**What to do**
Search term "Figure": copy each line of the data containing it.

**Extracted information**
◆ ◆ ◆
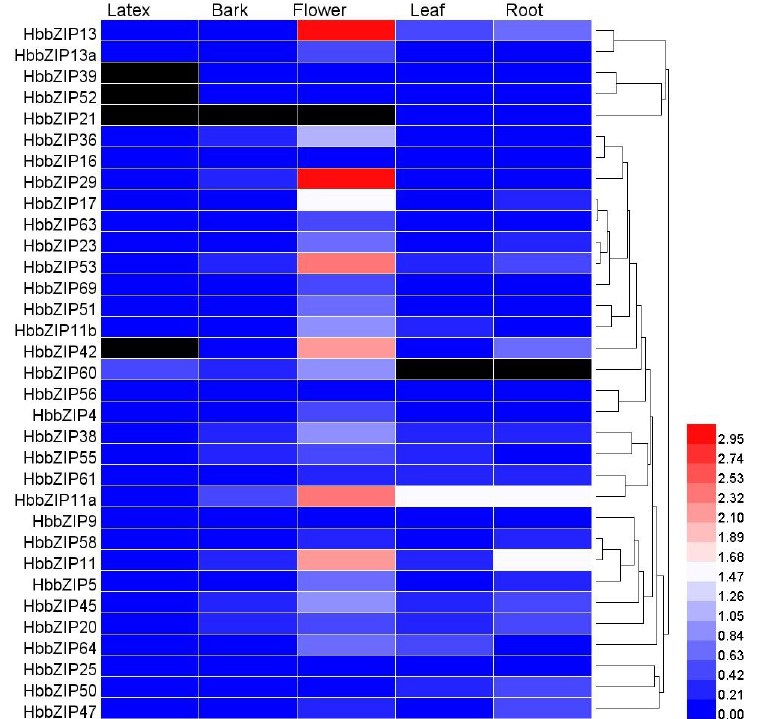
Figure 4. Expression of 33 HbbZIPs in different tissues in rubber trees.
◆ ◆ ◆
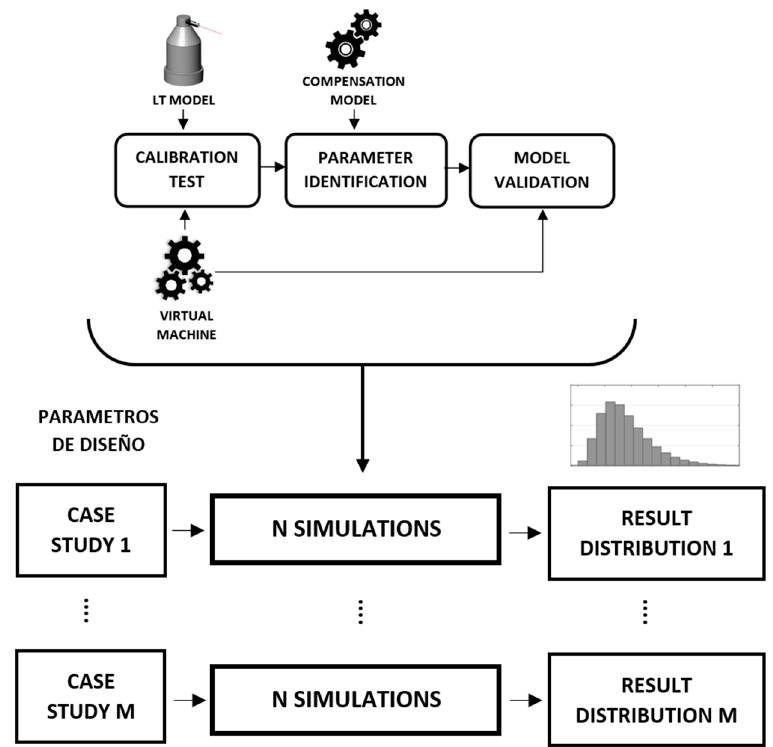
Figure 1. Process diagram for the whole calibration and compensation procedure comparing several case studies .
◆ ◆ ◆
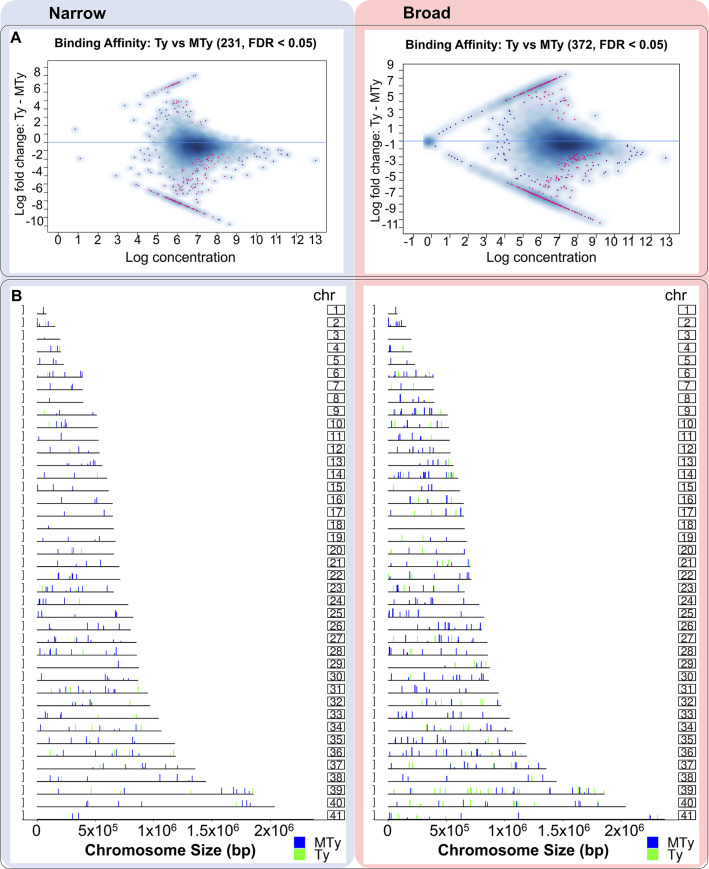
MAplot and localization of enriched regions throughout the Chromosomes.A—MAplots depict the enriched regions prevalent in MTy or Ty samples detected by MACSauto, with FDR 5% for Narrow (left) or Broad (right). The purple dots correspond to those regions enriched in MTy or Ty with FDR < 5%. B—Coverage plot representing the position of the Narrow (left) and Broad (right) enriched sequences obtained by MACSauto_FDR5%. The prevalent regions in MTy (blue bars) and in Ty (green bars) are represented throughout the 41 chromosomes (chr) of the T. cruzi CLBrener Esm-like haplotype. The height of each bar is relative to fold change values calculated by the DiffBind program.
◆ ◆ ◆
**Solution for this problem**
Figure 4. Expression of 33 HbbZIPs in different tissues in rubber trees.
Figure 1. Process diagram for the whole calibration and compensation procedure comparing several case studies .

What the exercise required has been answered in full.